National City, San Diego County’s second oldest municipality, has teamed up with SDSU students and faculty to explore ideas for smart, sustainable growth in line with the city’s strategic plan.

It’s all part of the Sage Project, an SDSU initiative enabling students, through their coursework, to tackle real-world projects that improve the quality of life in San Diego.

Kudos from the EPA

Project director, Jessica Barlow, modeled SDSU’s program on a successful University of Oregon initiative. The only one of its kind in California, the Sage Project has earned kudos from Environmental Protection Agency officials eager to see it replicated throughout the state and the country.

Last year, marketing and health communication students partnered with National City to develop plans for corner store “conversions” featuring fresh, healthy food; finance students created a long-term property management plan for the city; and art students designed wayfinding systems from repurposed and recycled materials.

More than 750 SDSU students from 21 classes currently work with the Sage Project in this second year of collaboration with National City. The students are aspiring city planners, climate change scientists, graphic designers, nutritionists and professionals in the child care, real estate and tourism sectors. What they share is an eagerness to take their classroom learning into the community.

Working with decision-makers

It’s a community David Sevilla knows well. He grew up there in the 1990s, when poverty and violence lived alongside mom-and-pop grocery stores and pickup soccer games. There’s a more gentrified vibe in the city these days, he said, and a receptiveness to environmentally friendly development.
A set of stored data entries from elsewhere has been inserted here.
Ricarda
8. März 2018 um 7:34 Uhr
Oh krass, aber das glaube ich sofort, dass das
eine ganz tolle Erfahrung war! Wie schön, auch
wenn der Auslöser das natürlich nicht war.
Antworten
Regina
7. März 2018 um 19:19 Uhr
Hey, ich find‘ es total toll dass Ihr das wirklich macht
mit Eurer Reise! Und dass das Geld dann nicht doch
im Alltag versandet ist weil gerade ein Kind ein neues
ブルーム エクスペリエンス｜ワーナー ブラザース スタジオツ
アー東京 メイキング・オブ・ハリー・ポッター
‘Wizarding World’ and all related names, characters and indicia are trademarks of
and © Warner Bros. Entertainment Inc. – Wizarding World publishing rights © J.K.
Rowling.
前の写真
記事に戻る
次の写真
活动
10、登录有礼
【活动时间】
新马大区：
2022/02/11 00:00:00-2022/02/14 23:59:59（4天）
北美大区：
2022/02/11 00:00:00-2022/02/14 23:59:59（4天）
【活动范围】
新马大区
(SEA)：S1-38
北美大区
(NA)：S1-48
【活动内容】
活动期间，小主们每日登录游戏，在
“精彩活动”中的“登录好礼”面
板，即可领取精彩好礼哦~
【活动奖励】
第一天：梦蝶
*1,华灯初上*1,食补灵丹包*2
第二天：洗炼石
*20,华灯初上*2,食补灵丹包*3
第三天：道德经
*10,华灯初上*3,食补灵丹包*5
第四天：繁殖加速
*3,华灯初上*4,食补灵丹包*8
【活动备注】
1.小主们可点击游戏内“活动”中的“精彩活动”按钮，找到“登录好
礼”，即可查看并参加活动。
Sevilla is one of 30 undergraduate and graduate students involved in the Sage Project through Land Use Analysis, a geography class led by Diana Gauss Richardson. She’s been teaching the course since 2001, but its integration within the Sage Project adds authenticity and gives students access to top decision-makers.

Brad Raulston, executive director in the city manager’s office, and Robert “Dukie” Valderrama, the Port of San Diego commissioner representing National City, are occasional speakers in Richardson’s class. They’ll also be in the audience at the end of the semester when student groups present final development plans.

For Richardson’s students, the work begins with a site visit. On a steamy Saturday in September, the class gathered in the marina district for a walking tour with principal planner Martin Reeder, a student of Richardson’s in 2003.

In class the students had studied virtual maps, but on this morning, they could see up close the arbitrary juxtaposition of commercial, industrial and maritime land use within the 41-acre study site.

Getting it right

Thirteen percent of National City’s area is classified as “water.” Of that, 440 acres comprise the National City Marine Terminal, co-managed with the Port of San Diego, and the entry point for one of every eight cars imported into the United States.

“The natural tendency in redeveloping older areas is to remove or relocate ‘dirty’ land uses such as industrial businesses,” said Reeder. “But to compete economically, the city needs to foster all types of business. Parks and trails are nice to have and are required to a degree, but they don’t generate income for the city.”

Often students need that reality check as they think about adding recreational features such as walking trails, a farmers market, a dog park and small retail shops within National City’s marina district. City planning is a delicate balance of competing interests.

Shannon Mulderig sees the give-and-take firsthand as an intern in the city manager’s office. In Richardson’s class last year, Mulderig worked with a group whose redevelopment plan earned praise from National City officials as well as internships for several of the students.

“This experience has shaped my career goals,” Mulderig said. “I’ve learned that city projects take time because there’s a lot of public input. The city planners want to get it right.”

So do the faculty, staff and students involved in the Sage Project. Success in National City will strengthen SDSU’s community engagement and could create career opportunities for students.

Barlow is already accepting letters of interest from potential partner cities for the 2015-2016 academic year—and the field is wide open.